Med Sci Sports Exerc. 2019 Apr;51(4):692-700. doi: 10.1249/MSS.0000000000001837.
This study tested the hypothesis that autologous blood transfusion (ABT) of ~50% of the red blood cells (RBC) from a standard 450-mL phlebotomy would increase mean power in a cycling time trial. In addition, the study investigated whether further ABT of RBC obtained from another 450-mL phlebotomy would increase repeated cycling sprint ability.
In a randomized, double-blind, placebo-controlled crossover design (3-month wash-out), nine highly trained male subjects donated two 450-mL blood bags each (BT trial) or were sham phlebotomized (PLA trial). Four weeks later, a 650-kcal time trial (n = 7) was performed 3 d before and 2 h after receiving either ~50% (135 mL) of the RBC or a sham transfusion. On the following day, transfusion of RBC (235 mL) from the second donation or sham transfusion was completed. A 4 × 30-s all-out cycling sprint interspersed by 4 min of recovery was performed 6 d before and 3 d after the second ABT (n = 9).

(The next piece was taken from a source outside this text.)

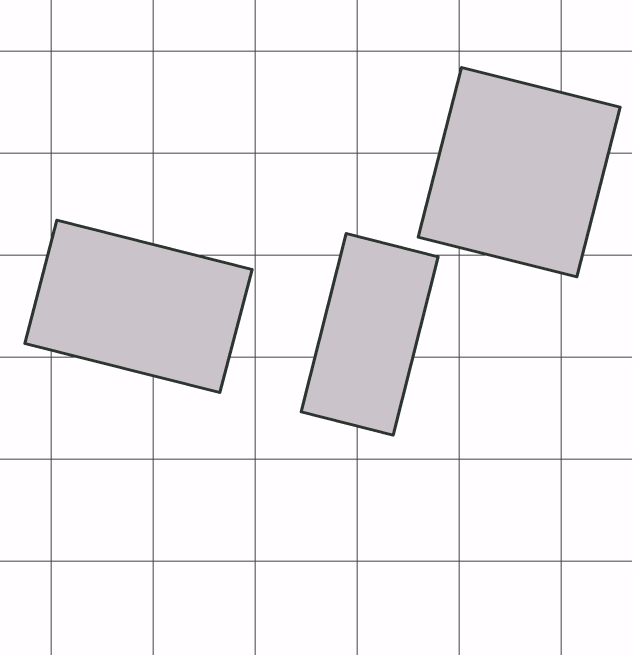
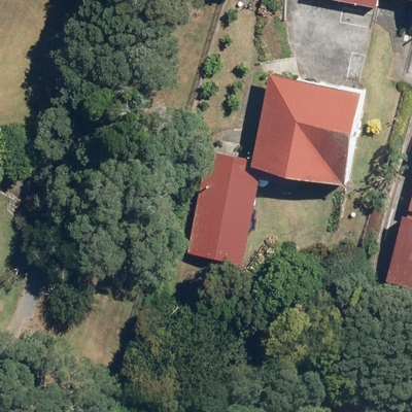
building: [25,220,252,393] -> none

The mean power was increased in time trials from before to after transfusion (P < 0.05) in BT (213 ± 35 vs 223 ± 38 W; mean ± SD) but not in PLA (223 ± 42 vs 224 ± 46 W). In contrast, the mean power output across the four 30-s sprint bouts remained similar in BT (639 ± 35 vs 644 ± 26 W) and PLA (638 ± 43 vs 639 ± 25 W).
ABT of only ~135 mL of RBC is sufficient to increase mean power in a 650-kcal cycling time trial by ~5% in highly trained men. In contrast, a combined high-volume transfusion of ~135 and ~235 mL of RBC does not alter 4 × 30-s all-out cycling performance interspersed with 4 min of recovery.
本研究旨在验证以下假设,即从标准的 450 毫升采血中自体输血(ABT)约 50%的红细胞(RBC)可提高自行车计时赛的平均功率。此外,该研究还探讨了从另一个 450 毫升采血中进一步 ABT 是否会增加重复自行车冲刺能力。
采用随机、双盲、安慰剂对照交叉设计(3 个月洗脱期),9 名高训练水平的男性受试者每人捐献两次 450 毫升血袋(BT 试验)或接受假采血(PLA 试验)。4 周后,进行 650 千卡的计时赛(n=7),在接受约 50%(135 毫升)的 RBC 或假输血前 3 天和 2 小时进行。第二天,完成从第二次采血或假输血中提取的 RBC(235 毫升)的输血。在第二次 ABT 前 6 天和 3 天进行 4 次 30 秒全力自行车冲刺,每 4 分钟恢复一次(n=9)。
在 BT 组中,从输血前到输血后,计时赛的平均功率增加(P<0.05)(213±35 与 223±38 W;平均值±标准差),但在 PLA 组中则没有(223±42 与 224±46 W)。相比之下,BT 组(639±35 与 644±26 W)和 PLA 组(638±43 与 639±25 W)的四个 30 秒冲刺回合的平均功率输出相似。
在高训练水平的男性中,仅 ABT 约 135 毫升 RBC 就足以使 650 千卡自行车计时赛的平均功率提高约 5%。相比之下,高容量的 RBC 输血(ABT)约 135 和 235 毫升的联合输血不会改变 4 分钟恢复期的 4×30 秒全力自行车冲刺性能。